Text provided:

Bowen's Kale was a reference material produced by British chemist Humphry Bowen and used for the calibration of early scientific instruments intended to measure trace elements during the 1960s.

With Peter Cawse, Bowen grew, dried, and crushed a large amount of marrow-stem kale (Brassica oleracea var. medullosa) into 100 kg of a homogeneous and stable powder in 1960 that was subsequently freely distributed to researchers around the world for over two decades. This was probably the first successful example of such a de facto standard. Bowen's Kale stimulated the preparation of further materials by other organizations for similar use.

==See also==
- Reference standard

==Bibliography==
- Bowen, H. J. M., A standard biological material for elementary analysis. In P. W. Sallis (ed.), Proc. of the SAC Conference, Nottingham, UK, pp. 25–31. Cambridge: W. Heffer and Sons, 1965.

Parts of the exercise:
A. Do these statements agree with the Bowen's Kale passage above? Answer yes or no for each, and quote the words of the passage that decide it.
(i) Bowen prepared the kale powder without help from anyone else.
(ii) The powder went out free of charge to researchers for more than twenty years.
(iii) The homogeneous powder was made in 1965.
B. What kind of kale went into the reference material, according to the Bowen's Kale passage above?
C. Write what comes next in the Bowen's Kale passage, picking up after its last line.

Dataset section:
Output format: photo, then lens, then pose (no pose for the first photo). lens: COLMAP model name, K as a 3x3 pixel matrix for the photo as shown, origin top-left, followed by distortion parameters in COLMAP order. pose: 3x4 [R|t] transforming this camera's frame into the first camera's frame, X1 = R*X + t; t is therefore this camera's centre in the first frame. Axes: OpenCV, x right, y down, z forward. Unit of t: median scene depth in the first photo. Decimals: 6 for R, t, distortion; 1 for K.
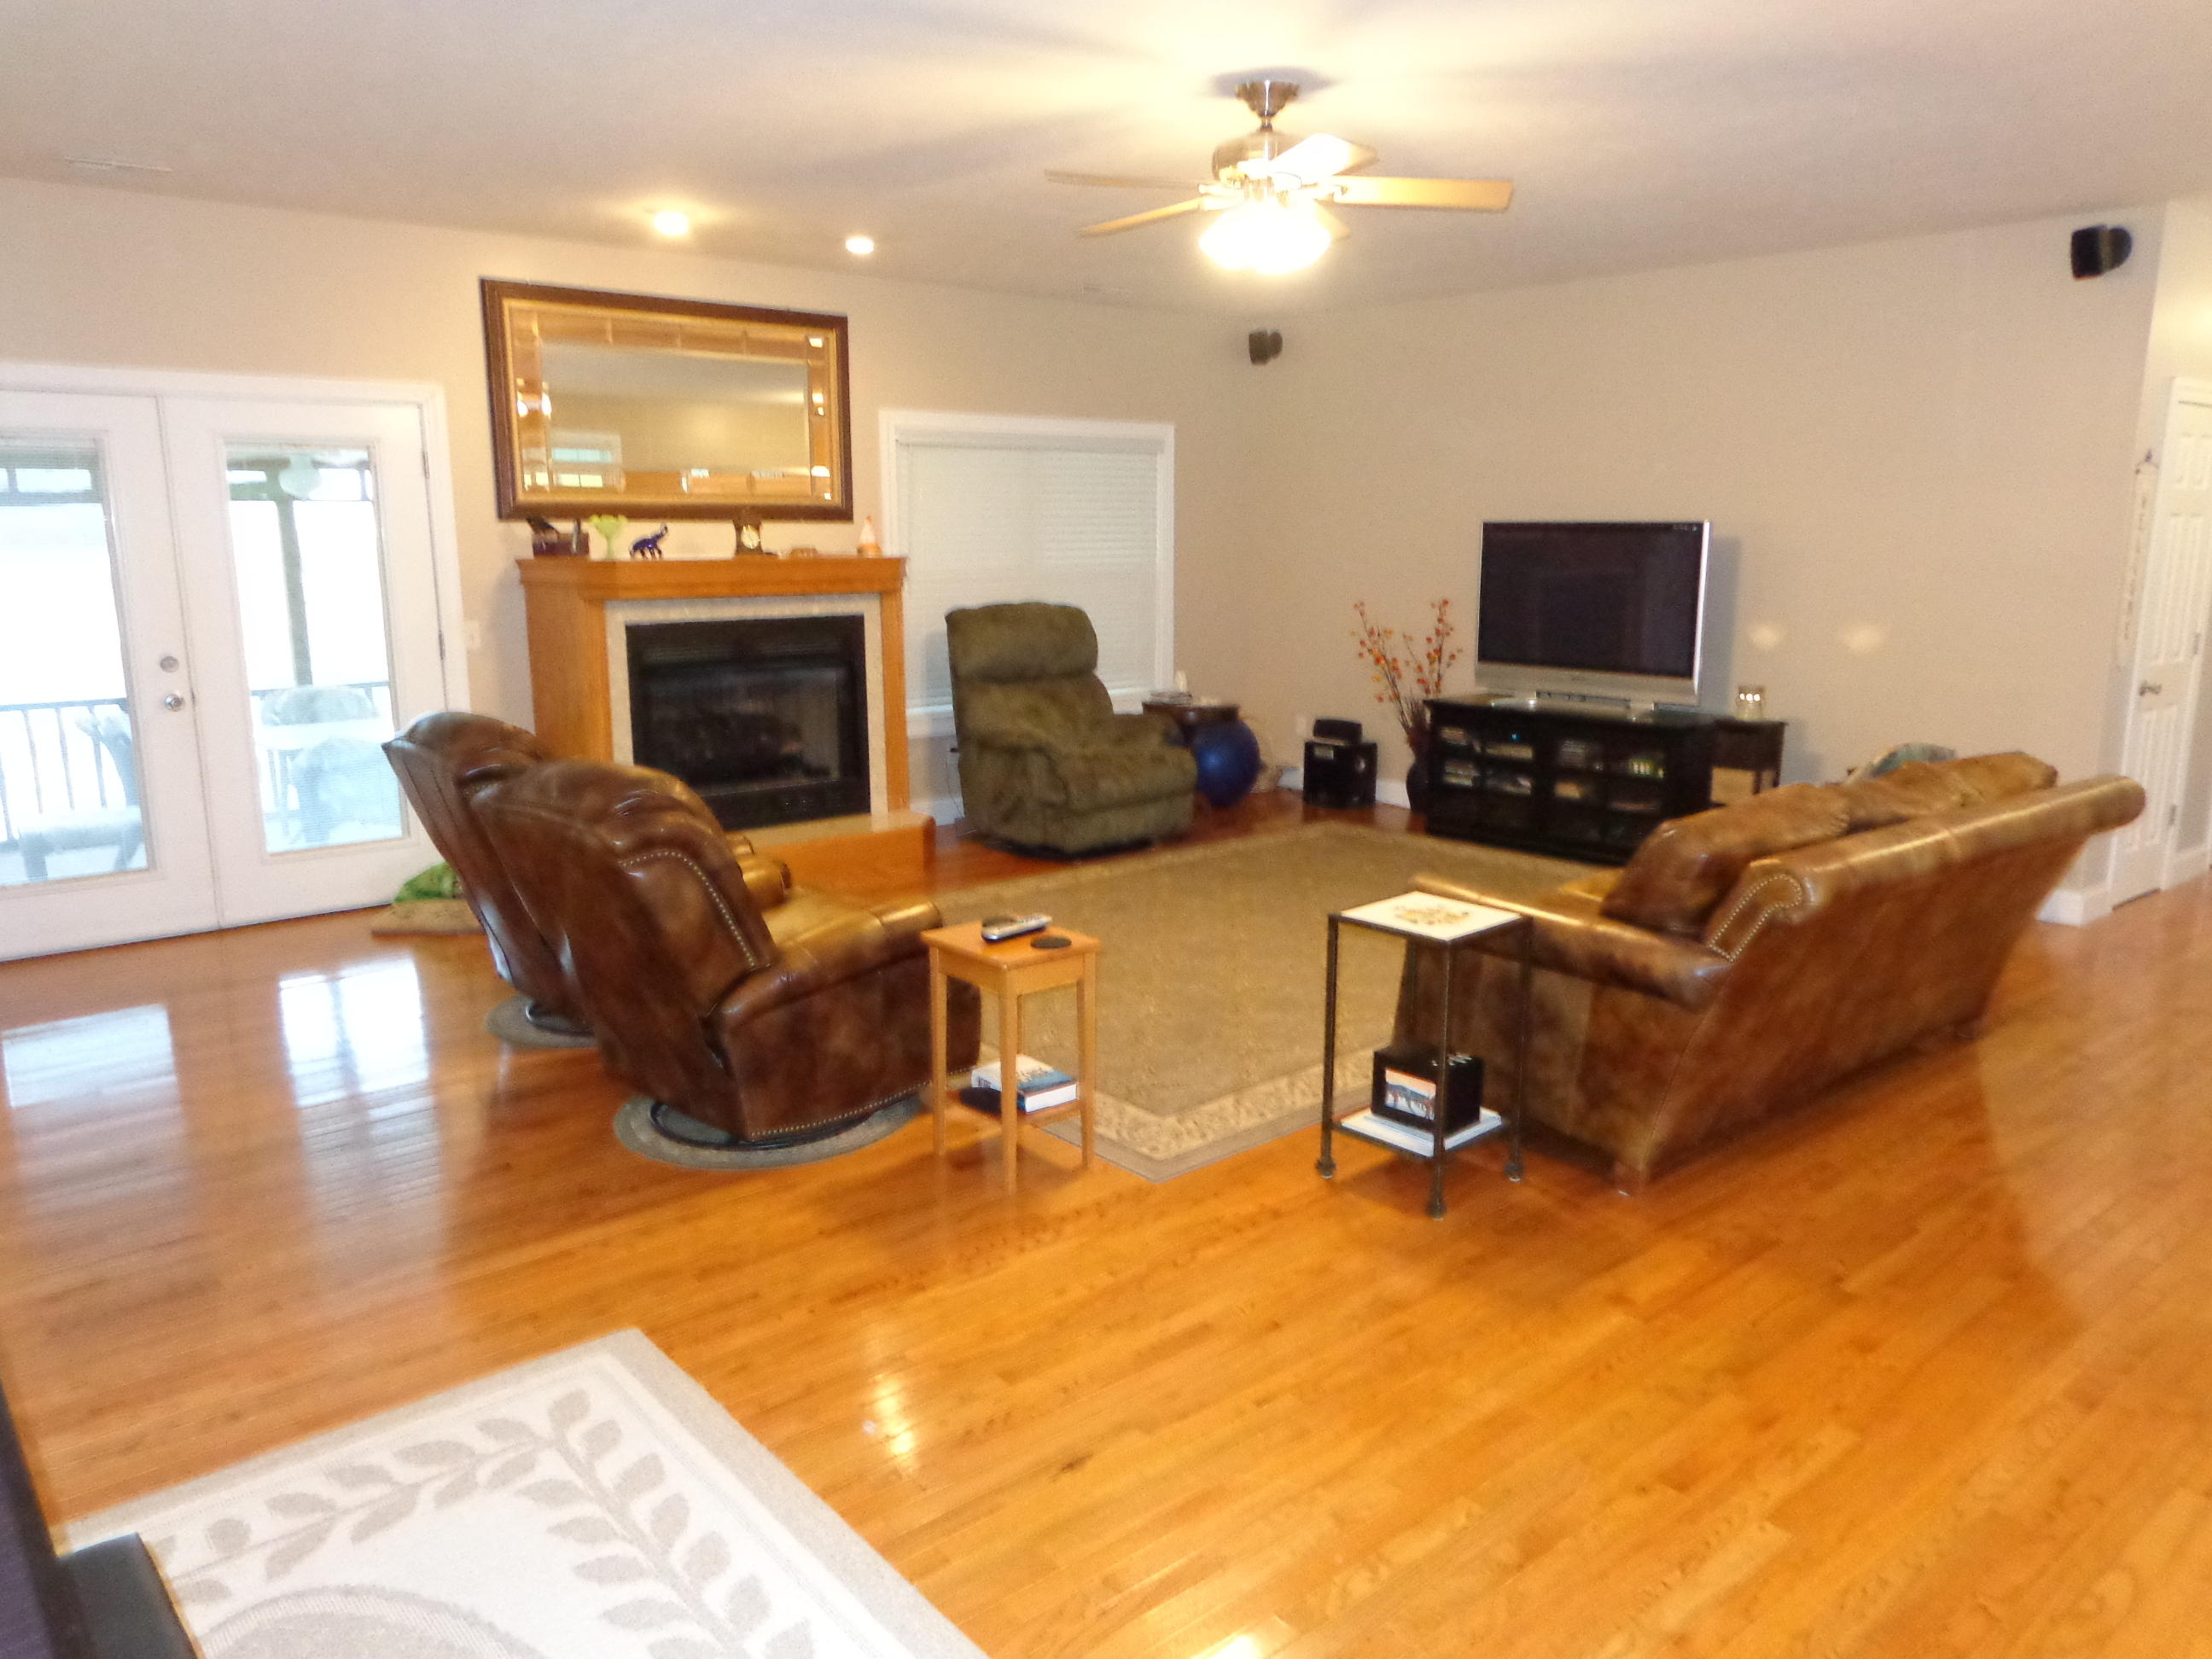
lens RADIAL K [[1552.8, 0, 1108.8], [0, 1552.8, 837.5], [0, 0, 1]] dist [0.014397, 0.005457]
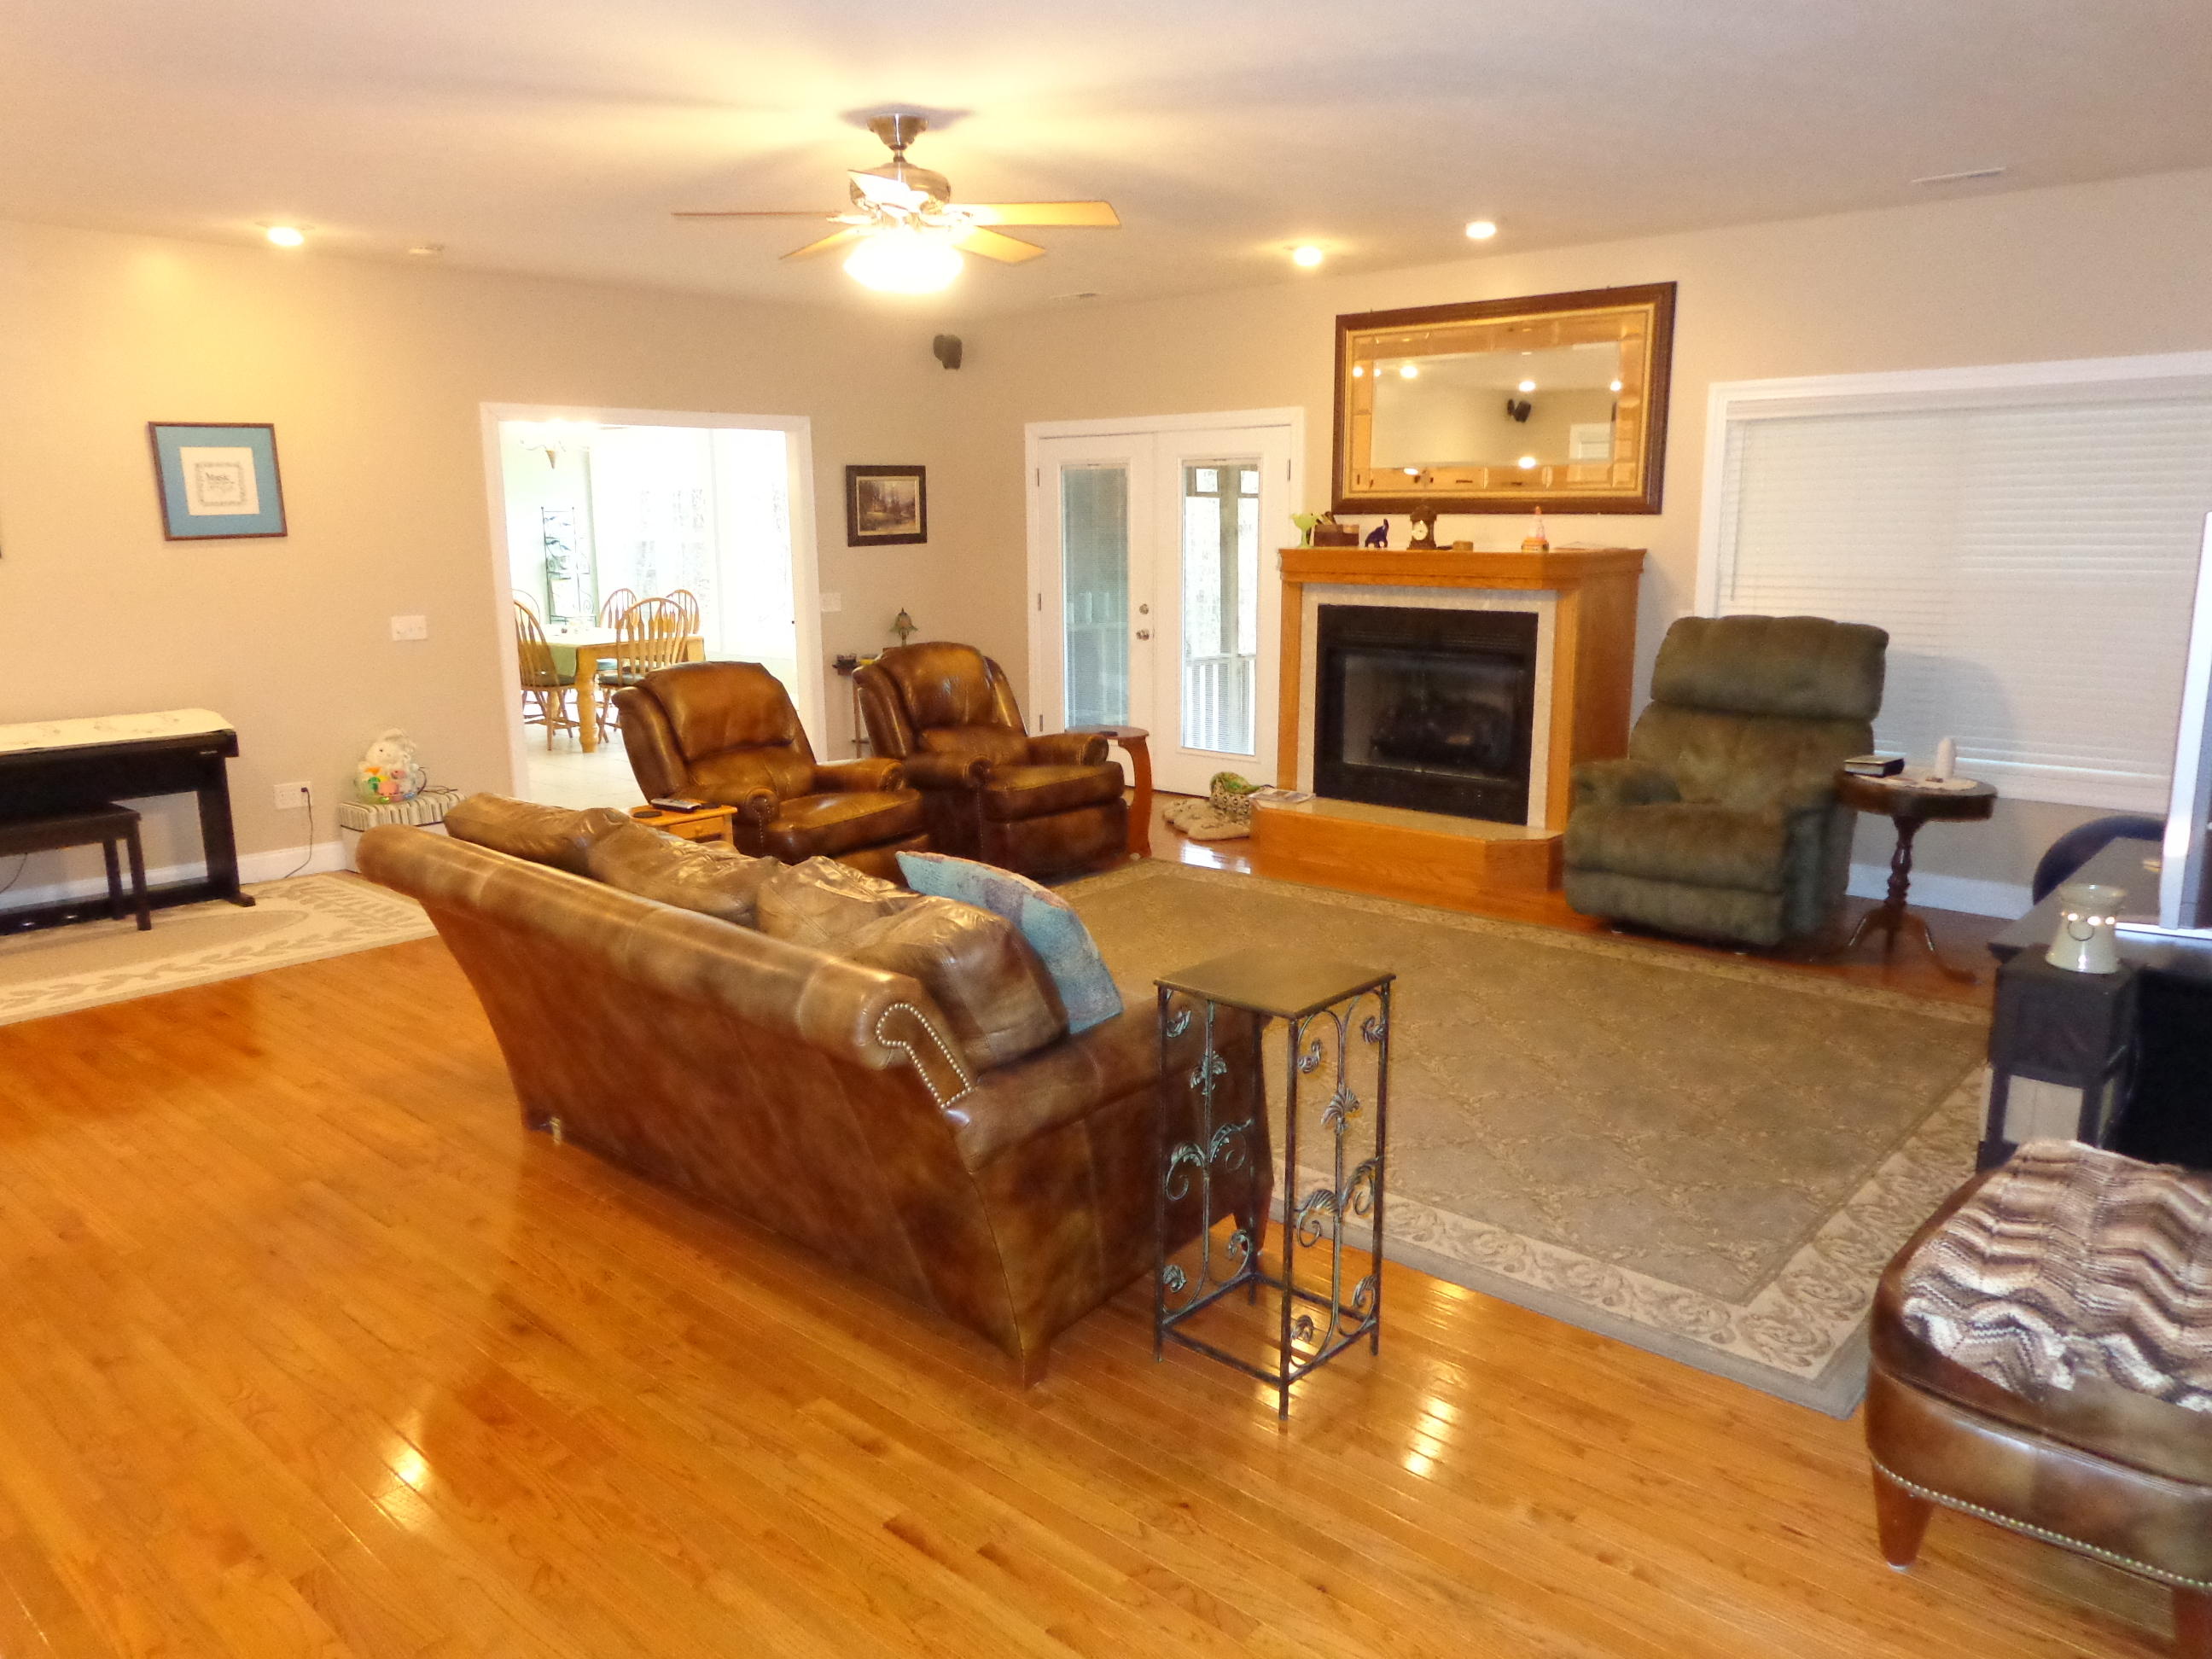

Written responses:
A.
(i) No: "With Peter Cawse, Bowen grew, dried, and crushed a large amount of marrow-stem kale"
(ii) Yes: "subsequently freely distributed to researchers around the world for over two decades"
(iii) No: "into 100 kg of a homogeneous and stable powder in 1960"

B. Marrow-stem kale (Brassica oleracea var. medullosa).

C.
- Bowen, H. J. M., Kale as a reference material. In W. R. Wolf (ed.), Biological Reference Materials: Availability, uses and need for validation of nutrient measurement, pp. 3–17. John Wiley & Sons, 1984.
- Stoeppler, M., Wolf, W. R. and Jenks, P. J. (eds.), Reference Materials for Chemical Analysis: Certification, Availability and Proper Usage. Weinheim: Wiley-VCH, 2001. ISBN 3-527-30162-3. (See pages 4, 26, 59 & 216.)